Каждый великий художник привлекает зрителя зорко подмеченными и прочувствованными чертами или черточками природы, и зритель верит, что он отодвинут во времена, изображенные на картине, тогда как на самом деле он только перенесен в чувства и представления художника. Да ведь, собственно, что еще можно требовать, если перед тобою, как по мановению волшебного жезла, возникла вся история человечества, вызвав в тебе истинно человеческое сочувствие.
Когда Рембрандтова богоматерь с младенцем как две капли воды похожа на нидерландскую крестьянку, любой ферт понимает, что художник отчаянно погрешил против истории, которая гласит: Христос родился в иудейском городе Вифлееме. Итальянцы это делали лучше, добавляет он. А как? Разве Рафаэль писал иначе, писал не просто любящую мать с младенцем, первым, единственным? Да и что еще можно было написать на этот сюжет? И разве материнская любовь в любых своих проявлениях не изобильнейший источник для поэтов и художников всех времен? Но это библейские сцены, которые холодное облагораживанье и чопорная церковность лишили простоты и правдивости, вырвали их из сердца, исполненного сострадания, ослепляя глазеющую на них глупость. Разве Мария не сидит перед пастухами среди завитушек алтарей, держа на руках младенца, словно ее показывают за деньги или словно она, спустя месяц после родин, с чисто женским тщеславием готовилась к приему почетных гостей — любителей живописи?
Как относится Рембрандт к такому упреку? Он вводит нас в темный хлев; жестокая необходимость заставила роженицу, кормящую младенца, делить ложе со скотом; мать и дитя по шею укрыты соломой и тряпками, вокруг темнота, лишь малый огонек светит старцу, который сидит с раскрытой книгою, читая Марии молитву. В это мгновенье входят пастухи. Первый, с фонарем в руках, снимая шапку, смотрит на солому. Можно ли было яснее выразить вопрос: тут ли новорожденный царь иудейский?
Итак, всякий маскарад здесь был бы смешон. Ведь даже художник, все пристально наблюдающий, не обращает на него ни малейшего внимания. Тот, кто расставляет на столе богача рюмки на высоких ножках, здесь производил бы дурное впечатление. И художник, стремясь помочь себе, морочит вас необычными формами — странными какими-то сосудами, добытыми бог весть из какого старого хлама, упрятанного в шкафы, да еще усаживает за стол потустороннюю бестелесную знать в торжественно-ниспадающих одеждах, принуждая вас к изумленному благоговению.
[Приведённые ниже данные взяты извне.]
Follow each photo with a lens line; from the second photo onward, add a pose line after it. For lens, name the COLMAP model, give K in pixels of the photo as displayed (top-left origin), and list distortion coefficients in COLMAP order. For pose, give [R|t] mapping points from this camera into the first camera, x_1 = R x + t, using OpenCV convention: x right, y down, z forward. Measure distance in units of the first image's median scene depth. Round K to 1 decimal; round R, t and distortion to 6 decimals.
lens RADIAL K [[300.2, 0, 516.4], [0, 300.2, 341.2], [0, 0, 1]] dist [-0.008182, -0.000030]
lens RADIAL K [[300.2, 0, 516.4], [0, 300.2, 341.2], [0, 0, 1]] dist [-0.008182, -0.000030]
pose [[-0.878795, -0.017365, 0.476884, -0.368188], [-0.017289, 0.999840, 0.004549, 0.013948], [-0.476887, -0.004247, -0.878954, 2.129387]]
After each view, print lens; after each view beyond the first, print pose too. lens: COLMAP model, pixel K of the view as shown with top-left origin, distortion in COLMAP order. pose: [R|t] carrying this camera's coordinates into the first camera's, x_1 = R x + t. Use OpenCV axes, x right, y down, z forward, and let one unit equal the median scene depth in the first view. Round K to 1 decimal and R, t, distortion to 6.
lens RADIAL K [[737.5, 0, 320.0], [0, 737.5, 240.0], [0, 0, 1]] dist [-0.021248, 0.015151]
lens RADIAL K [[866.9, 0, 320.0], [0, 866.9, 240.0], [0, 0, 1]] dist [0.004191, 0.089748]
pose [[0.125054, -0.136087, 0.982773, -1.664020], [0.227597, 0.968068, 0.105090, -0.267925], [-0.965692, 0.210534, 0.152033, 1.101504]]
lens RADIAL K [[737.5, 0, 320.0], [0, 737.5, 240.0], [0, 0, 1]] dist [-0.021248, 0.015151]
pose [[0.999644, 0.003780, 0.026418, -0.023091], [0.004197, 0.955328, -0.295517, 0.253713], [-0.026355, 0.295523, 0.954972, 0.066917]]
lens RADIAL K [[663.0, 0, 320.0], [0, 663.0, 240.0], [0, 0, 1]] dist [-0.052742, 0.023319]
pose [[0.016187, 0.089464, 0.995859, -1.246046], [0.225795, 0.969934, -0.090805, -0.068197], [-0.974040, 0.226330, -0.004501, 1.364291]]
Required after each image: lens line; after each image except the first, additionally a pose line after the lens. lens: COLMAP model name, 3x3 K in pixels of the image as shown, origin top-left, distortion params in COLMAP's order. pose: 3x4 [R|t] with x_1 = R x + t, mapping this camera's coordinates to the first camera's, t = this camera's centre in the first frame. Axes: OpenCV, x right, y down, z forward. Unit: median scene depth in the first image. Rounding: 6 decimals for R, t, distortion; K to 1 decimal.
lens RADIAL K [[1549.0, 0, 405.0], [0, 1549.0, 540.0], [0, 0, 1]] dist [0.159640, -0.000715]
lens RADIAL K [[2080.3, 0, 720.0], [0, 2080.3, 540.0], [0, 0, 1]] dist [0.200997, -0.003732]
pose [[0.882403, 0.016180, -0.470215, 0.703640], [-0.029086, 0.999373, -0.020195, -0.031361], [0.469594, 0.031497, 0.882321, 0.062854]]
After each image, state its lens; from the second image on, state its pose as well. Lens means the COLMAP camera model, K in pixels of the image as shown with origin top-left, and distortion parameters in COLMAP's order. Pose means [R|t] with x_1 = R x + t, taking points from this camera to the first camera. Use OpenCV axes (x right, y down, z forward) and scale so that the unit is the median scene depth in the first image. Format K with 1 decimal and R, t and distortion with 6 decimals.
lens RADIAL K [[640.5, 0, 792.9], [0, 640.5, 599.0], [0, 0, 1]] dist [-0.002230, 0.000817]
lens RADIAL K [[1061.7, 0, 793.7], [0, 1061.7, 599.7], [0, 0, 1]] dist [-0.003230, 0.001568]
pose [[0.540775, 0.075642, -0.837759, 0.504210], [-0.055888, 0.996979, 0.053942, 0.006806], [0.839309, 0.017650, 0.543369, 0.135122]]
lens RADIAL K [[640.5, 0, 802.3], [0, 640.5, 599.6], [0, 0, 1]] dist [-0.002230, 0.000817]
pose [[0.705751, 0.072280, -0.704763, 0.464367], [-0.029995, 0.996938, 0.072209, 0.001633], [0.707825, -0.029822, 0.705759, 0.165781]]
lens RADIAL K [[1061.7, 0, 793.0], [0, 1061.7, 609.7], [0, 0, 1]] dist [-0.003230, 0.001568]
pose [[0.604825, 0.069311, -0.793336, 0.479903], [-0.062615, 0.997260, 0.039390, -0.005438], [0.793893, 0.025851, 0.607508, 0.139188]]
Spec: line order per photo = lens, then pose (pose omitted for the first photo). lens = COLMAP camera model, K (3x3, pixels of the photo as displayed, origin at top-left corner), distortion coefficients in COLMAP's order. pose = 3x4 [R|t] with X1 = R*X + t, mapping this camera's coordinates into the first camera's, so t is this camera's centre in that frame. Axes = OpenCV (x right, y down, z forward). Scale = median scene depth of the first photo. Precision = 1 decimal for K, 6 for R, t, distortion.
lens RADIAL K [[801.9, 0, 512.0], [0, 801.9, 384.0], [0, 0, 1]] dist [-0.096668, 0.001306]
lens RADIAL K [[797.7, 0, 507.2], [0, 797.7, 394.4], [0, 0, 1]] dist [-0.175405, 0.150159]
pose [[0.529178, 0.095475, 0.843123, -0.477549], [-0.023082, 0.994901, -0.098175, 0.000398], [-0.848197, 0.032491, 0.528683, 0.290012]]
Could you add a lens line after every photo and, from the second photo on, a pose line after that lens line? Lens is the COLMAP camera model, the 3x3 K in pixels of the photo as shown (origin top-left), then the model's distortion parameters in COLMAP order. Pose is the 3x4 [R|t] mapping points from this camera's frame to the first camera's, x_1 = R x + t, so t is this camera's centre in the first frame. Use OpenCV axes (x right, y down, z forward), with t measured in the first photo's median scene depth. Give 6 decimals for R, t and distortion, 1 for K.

То, что художник не любил, не любит, он не должен и не может изображать. Вы считаете, что рубенсовские женщины слишком пышны? А я говорю — это были его женщины, и если бы он населил небо и ад, воздух, землю и моря идеальными фигурами, то был бы плохим мужем и крепкая горячая плоть никогда бы не произошла от его плоти[3].
Нелепо требовать от художника, чтобы он изображал все формы или хотя бы множество форм. Разве сама природа иной раз на целую провинцию не отпускает один-единственный тип людей? Кто хочет стать всеобъемлющим, не становится ничем, ограниченность необходима художнику, как и всякому, кто желает создать нечто значительное. Приверженность к одним и тем же предметам, к шкафу со старой домашней утварью и диковинным лохмотьям, сделала Рембрандта тем, кто он есть. Я хочу сказать здесь несколько слов о светотени, хотя, по существу, это относится лишь к рисунку. Упорная работа над одной и той же фигурой, всегда одинаково освещенной, не может в конце концов не привести того, кто умеет смотреть, к открытию всех секретов, а тогда уж объект работы художника неминуемо предстанет таким, каков он в действительности. Теперь представь себе работу над одной формой под самым разным светом, она будет делаться, все живее, правдоподобнее, округлее и, наконец, станет тобою самим. Но тут же вспомни, что любой человеческой силе поставлен предел. Многое ли ты в состоянии так воспринять, чтобы оно, однажды сотворенное тобою, родилось заново? Спроси себя об этом! Исходя из простого, домашнего, попробуй, если можешь, объять вселенную.